Detected change data:

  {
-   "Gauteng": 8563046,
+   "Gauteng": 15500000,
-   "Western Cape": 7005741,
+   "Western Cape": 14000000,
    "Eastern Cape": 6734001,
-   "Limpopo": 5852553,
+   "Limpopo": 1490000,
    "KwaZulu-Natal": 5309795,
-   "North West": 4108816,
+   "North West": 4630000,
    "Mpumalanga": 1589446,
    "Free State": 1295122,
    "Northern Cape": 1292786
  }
--
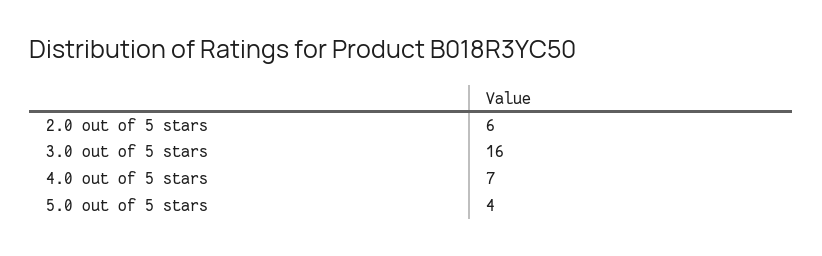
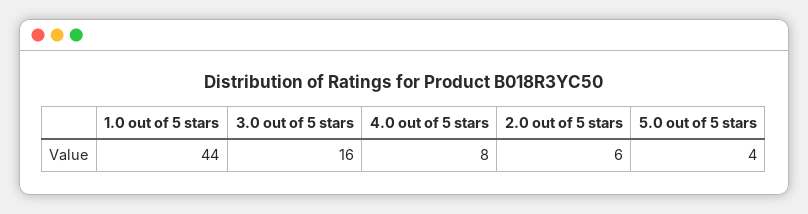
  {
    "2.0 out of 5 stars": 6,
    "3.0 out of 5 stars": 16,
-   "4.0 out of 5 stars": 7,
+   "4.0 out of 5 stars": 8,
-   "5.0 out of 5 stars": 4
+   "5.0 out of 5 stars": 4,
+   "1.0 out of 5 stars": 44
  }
* * *
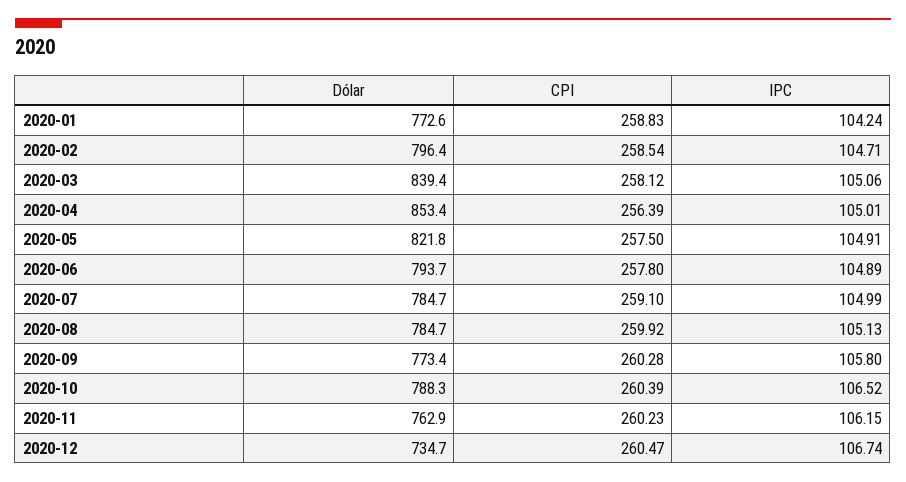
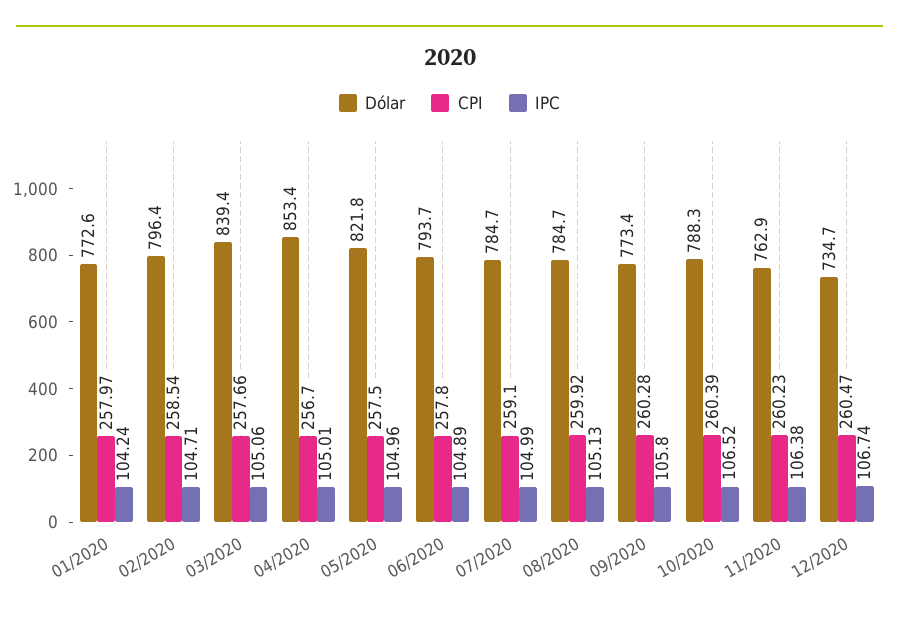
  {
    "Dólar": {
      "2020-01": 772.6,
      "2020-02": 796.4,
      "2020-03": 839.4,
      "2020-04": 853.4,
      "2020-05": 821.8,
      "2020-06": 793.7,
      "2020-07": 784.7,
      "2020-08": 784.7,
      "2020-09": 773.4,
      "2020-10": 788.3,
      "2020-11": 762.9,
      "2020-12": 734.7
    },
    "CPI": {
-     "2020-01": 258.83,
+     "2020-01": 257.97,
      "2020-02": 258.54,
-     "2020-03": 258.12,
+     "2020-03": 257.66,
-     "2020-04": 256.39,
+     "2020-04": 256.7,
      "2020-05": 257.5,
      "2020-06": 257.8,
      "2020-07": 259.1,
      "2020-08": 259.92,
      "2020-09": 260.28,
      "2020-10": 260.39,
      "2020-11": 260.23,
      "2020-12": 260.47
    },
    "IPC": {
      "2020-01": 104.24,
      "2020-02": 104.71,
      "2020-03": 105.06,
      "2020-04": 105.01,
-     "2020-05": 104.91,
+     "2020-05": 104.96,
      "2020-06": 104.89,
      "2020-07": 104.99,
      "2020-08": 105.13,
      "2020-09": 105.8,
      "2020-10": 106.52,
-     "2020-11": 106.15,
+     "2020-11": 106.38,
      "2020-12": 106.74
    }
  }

▶ _Task directions_
Report back every line of the entries in which "stars" occurs.

▶ _Solution below_
    "2.0 out of 5 stars": 6,
    "3.0 out of 5 stars": 16,
-   "4.0 out of 5 stars": 7,
+   "4.0 out of 5 stars": 8,
-   "5.0 out of 5 stars": 4
+   "5.0 out of 5 stars": 4,
+   "1.0 out of 5 stars": 44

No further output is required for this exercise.